Tout au bout de la rue déjà reconstituée, les ouvriers sont en plein travail ; les bons ouvriers qui, de terrassiers vulgaires, sont devenus les restaurateurs de l’antiquité. Qu’elle est belle, cette vaste maison qu’ils sont en train de ressusciter, murs aux couleurs vives, salles commodes, vivier, treille, jardin ; et dans le lointain, pour clore la perspective et former le décor, les collines harmonieuses de Castellamare di Stabbia ! Elle est vaste, mais non point trop ; on comprend que ses habitants aient eu plaisir à y vivre, dans un luxe qui ne cessait jamais d’être simple. Elle n’est pas faite pour la défense, comme les architectures du Moyen-Age ; elle n’a pas la majesté sombre des grands palais de la Renaissance, qui semblaient construits pour des géants ; elle est humaine. Mais pour la faire revivre ainsi, que de peine ! On imagine la difficulté de l’entreprise : il s’agit d’enlever les matières hétérogènes qui l’ont recouverte tout entière, et qui se chiffrent par milliers de mètres cubes, sans laisser échapper aucun débris qui lui appartienne, qui soit capable de redire son histoire, et de reconstituer son être. Un tel travail ne peut s’accomplir qu’à force de science, d’art, et d’amour.

Lorsqu’on fit le projet, il y a quelques années déjà d’organiser une vaste collaboration de tous les Etats du monde, pour déblayer plus vite les villes mortes, et les rendre à notre curiosité, l’Italie le rejeta.

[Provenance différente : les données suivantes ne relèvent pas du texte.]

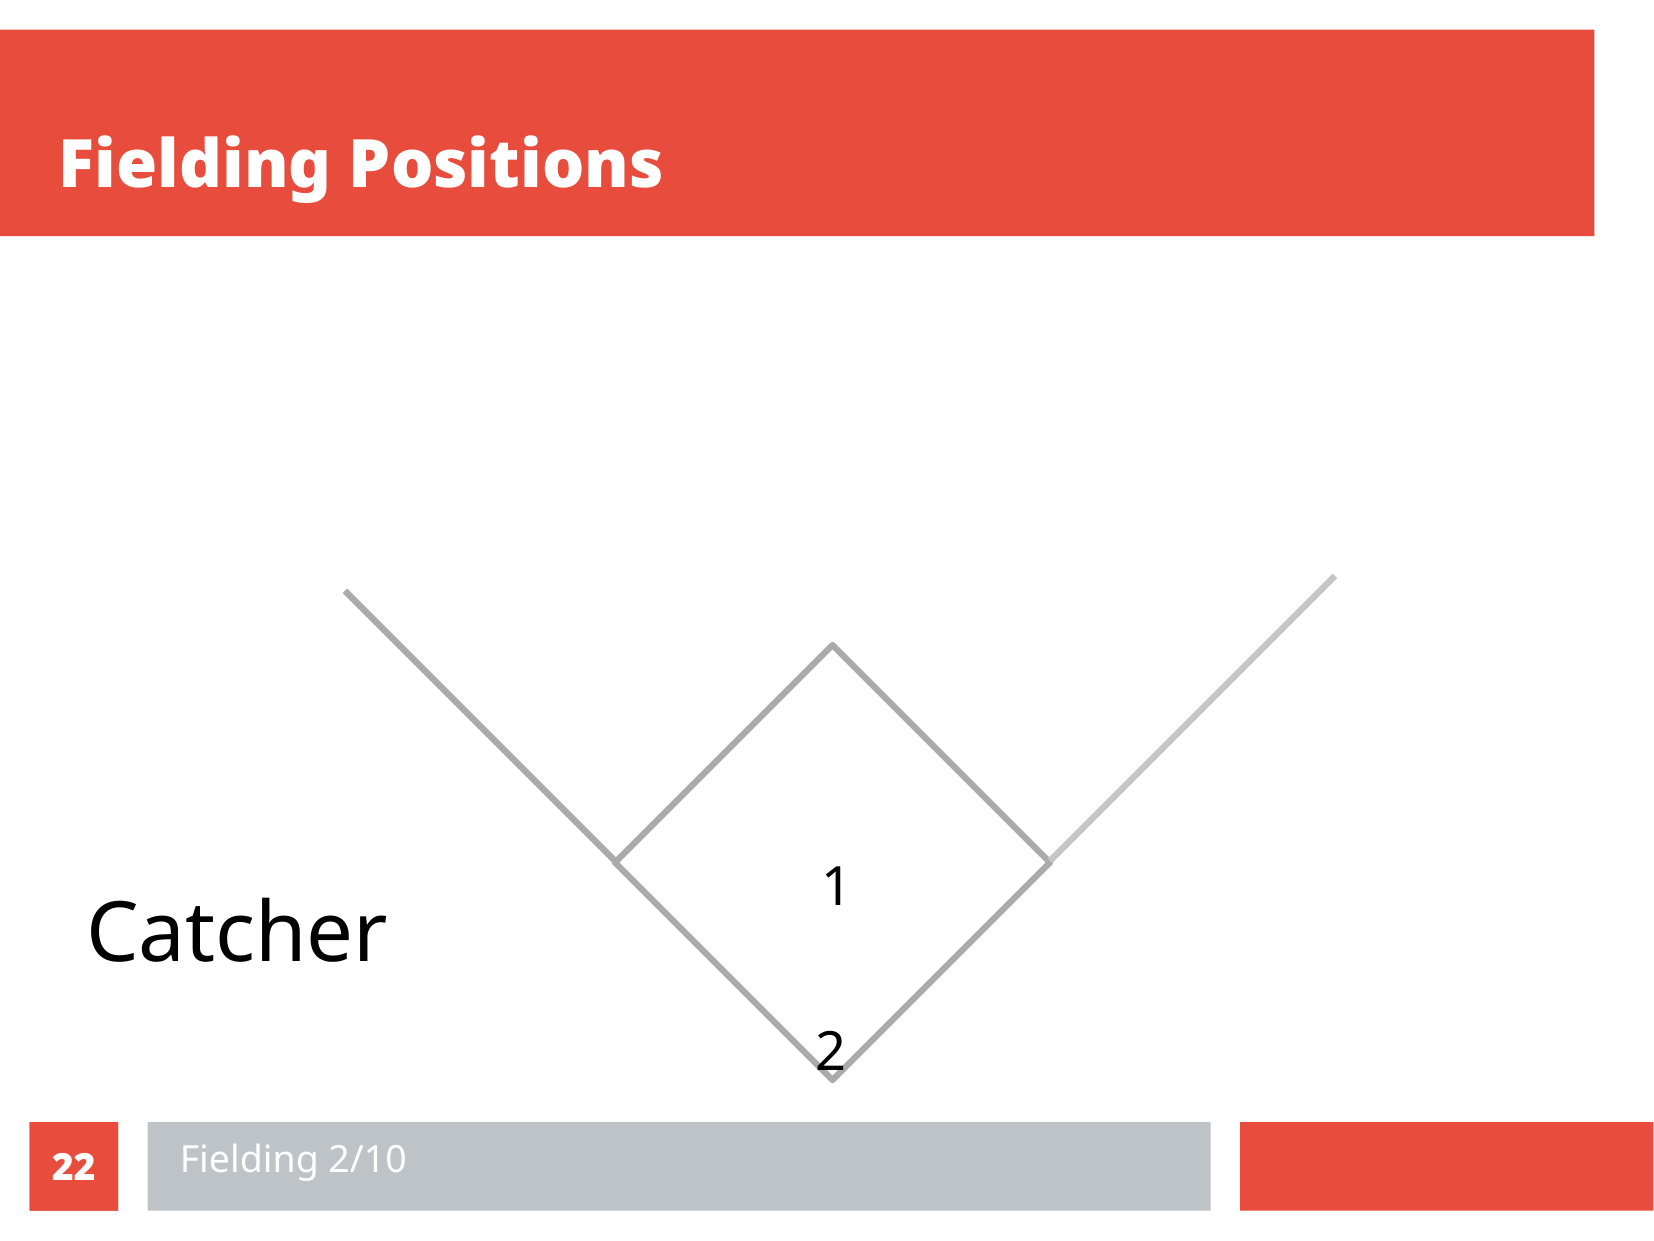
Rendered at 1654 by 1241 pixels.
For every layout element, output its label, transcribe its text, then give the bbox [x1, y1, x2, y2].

Elle ne voulut pas seulement se réserver le monopole de son propre territoire ; elle estima qu’elle manquerait à sa tradition et à son rôle, si elle partageait avec d’autres l’héritage antique. Elle a eu raison. Nul doute qu’une fois passées les années de troubles, elle ne justifie davantage encore ce grand privilège ; elle l’a justifié dès maintenant, puisque nous voyons Pompéi revivre pour la deuxième fois.